Researchers at the University of Texas at Austin found evidence in the rock samples from the Chicxulub submarine crater that dinosaurs became extinct as a result of the global cooling that followed the collision of a giant asteroid with Earth. Their work was reported by the journal of the National Academy of Sciences of the USA Proceedings of the National Academy of Sciences.

American scientists have received new evidence of the fidelity of the theory, according to which, about 65 million years ago, as a result of the fall of an asteroid in the territory of modern Mexico, a global environmental disaster occurred. The impact of the celestial body formed a huge crater and provoked the occurrence of forest fires and tsunamis in vast territories.

As a result of the collision, a huge amount of sulfur compounds fell into the atmosphere, and it began to transmit sunlight and heat worse. The ensuing global cooling led to the extinction of a large number of animal species, including a whole superorder of dinosaurs.

Scientists have drilled the seabed at the alleged site of the fall of the asteroid. Particles of coal and sedimentary rocks found in the samples showed that the consequences of the explosion that occurred as a result of the fall of a celestial body were large-scale forest fires and giant tsunami waves that swept almost a thousand kilometers inland. Then the waves swam away and brought with them so much sedimentary rock that in just a day the depth of the crater decreased by 130 meters.

Scientists also found a large amount of sulfur in the rock samples around the Chiksulub crater, but there was practically no sulfur inside the well. The researchers concluded that due to the huge temperature during the impact of the asteroid, sulfur evaporated and was released into the atmosphere in the form of sulfur compounds. As a result, less light and heat began to reach the earth's surface, and global cooling began.

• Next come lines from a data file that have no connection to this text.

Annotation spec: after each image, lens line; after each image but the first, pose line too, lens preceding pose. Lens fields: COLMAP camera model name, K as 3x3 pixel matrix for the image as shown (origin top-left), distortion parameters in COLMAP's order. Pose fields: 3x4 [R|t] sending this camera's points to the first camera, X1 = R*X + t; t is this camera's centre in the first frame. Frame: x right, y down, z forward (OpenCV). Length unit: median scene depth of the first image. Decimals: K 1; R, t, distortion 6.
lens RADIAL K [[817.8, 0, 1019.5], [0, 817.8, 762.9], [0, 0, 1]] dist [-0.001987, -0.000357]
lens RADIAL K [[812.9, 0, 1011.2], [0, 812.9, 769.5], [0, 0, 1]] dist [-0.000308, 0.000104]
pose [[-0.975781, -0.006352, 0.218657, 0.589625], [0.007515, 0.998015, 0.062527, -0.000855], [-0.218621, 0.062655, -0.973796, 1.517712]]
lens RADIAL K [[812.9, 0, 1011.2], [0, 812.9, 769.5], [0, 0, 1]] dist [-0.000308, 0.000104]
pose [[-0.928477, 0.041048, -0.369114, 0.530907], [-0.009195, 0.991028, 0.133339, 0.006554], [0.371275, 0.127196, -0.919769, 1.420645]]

The head of the research group and one of the leaders of the international scientific expedition for drilling the crater Chiksulub Sean Gulik describes the death of dinosaurs as follows: “First they were fried, and then frozen. On this day, not all died, but many dinosaurs. "

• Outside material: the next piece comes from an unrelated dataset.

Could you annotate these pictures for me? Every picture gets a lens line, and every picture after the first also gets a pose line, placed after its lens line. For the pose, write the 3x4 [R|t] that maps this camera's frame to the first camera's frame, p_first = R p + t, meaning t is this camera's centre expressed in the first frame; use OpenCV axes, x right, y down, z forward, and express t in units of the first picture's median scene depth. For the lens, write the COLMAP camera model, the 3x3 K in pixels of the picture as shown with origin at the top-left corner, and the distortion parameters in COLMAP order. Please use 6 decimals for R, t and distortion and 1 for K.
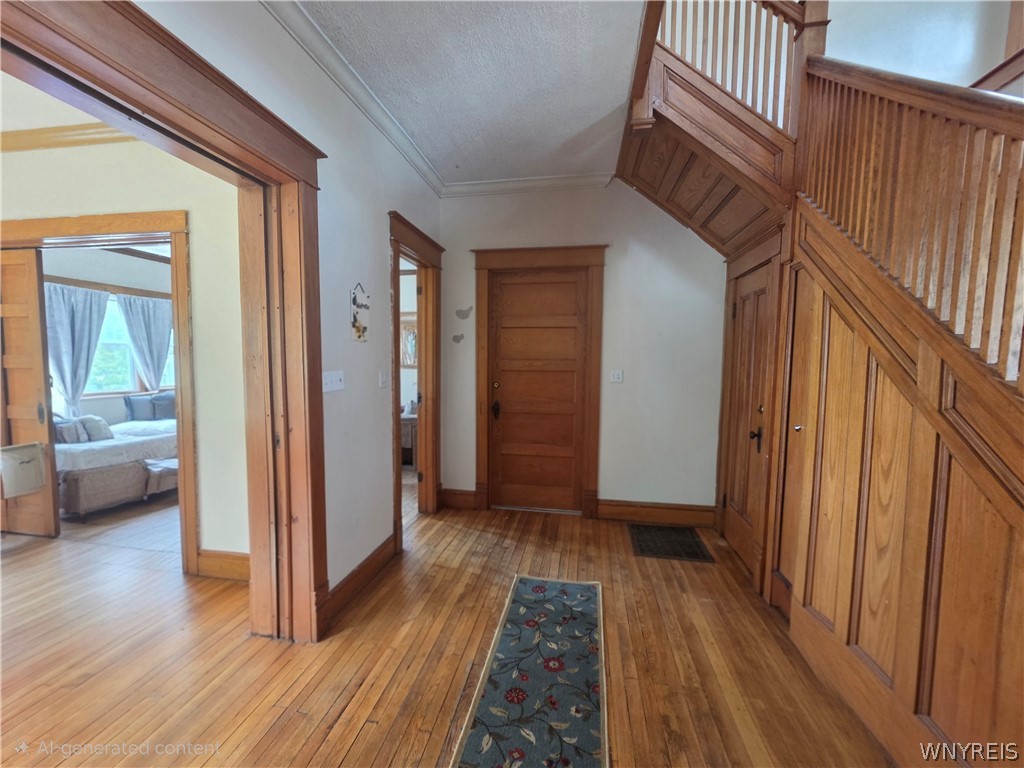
lens RADIAL K [[413.8, 0, 509.1], [0, 413.8, 385.8], [0, 0, 1]] dist [0.000858, 0.000550]
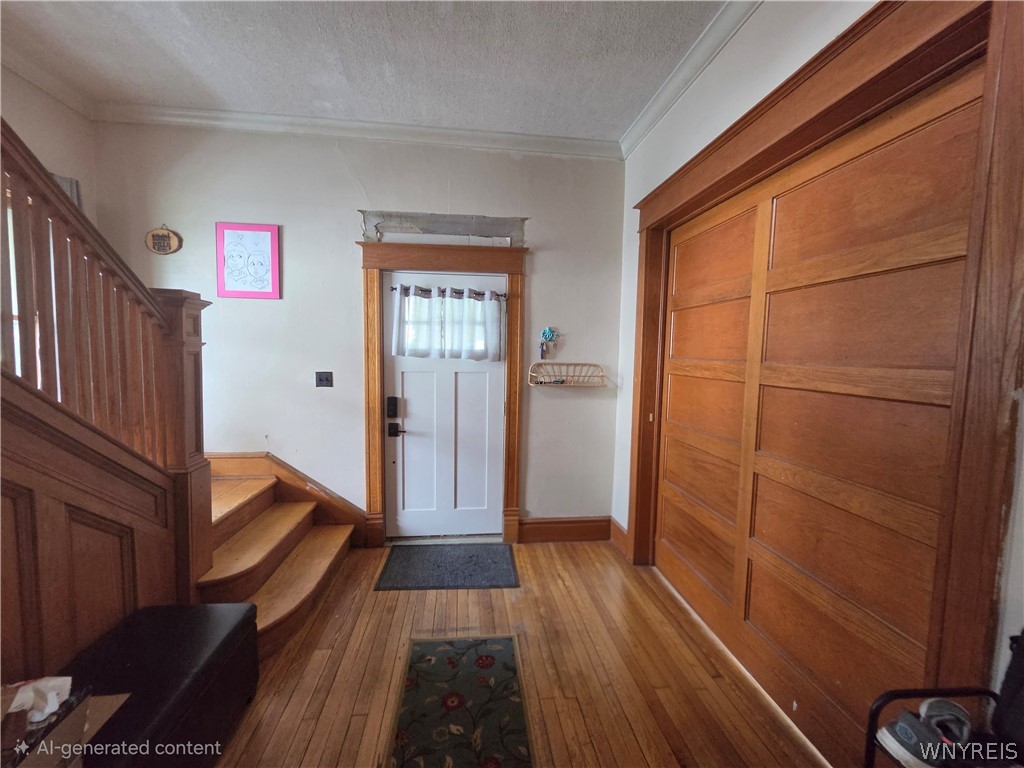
lens RADIAL K [[413.8, 0, 509.1], [0, 413.8, 385.8], [0, 0, 1]] dist [0.000858, 0.000550]
pose [[-0.957602, 0.007540, -0.287994, 0.158863], [-0.035411, 0.988997, 0.143637, -0.081789], [0.285908, 0.147745, -0.946799, 1.160613]]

According to scientists, after the explosion in the vicinity of the Chiksulub crater, about 325 billion metric tons of various substances got into the atmosphere - tens of thousands of times more than during the eruption of the Krakatau volcano in 1883, after which the average temperature on the Earth dropped by about 2 ° C by five years old.

“The study of the epicenter of the explosion helped us make a more detailed description of the events. We can study the processes that occurred at the time of the collision, as if from the point of view of an eyewitness, ”says Sean Gulik.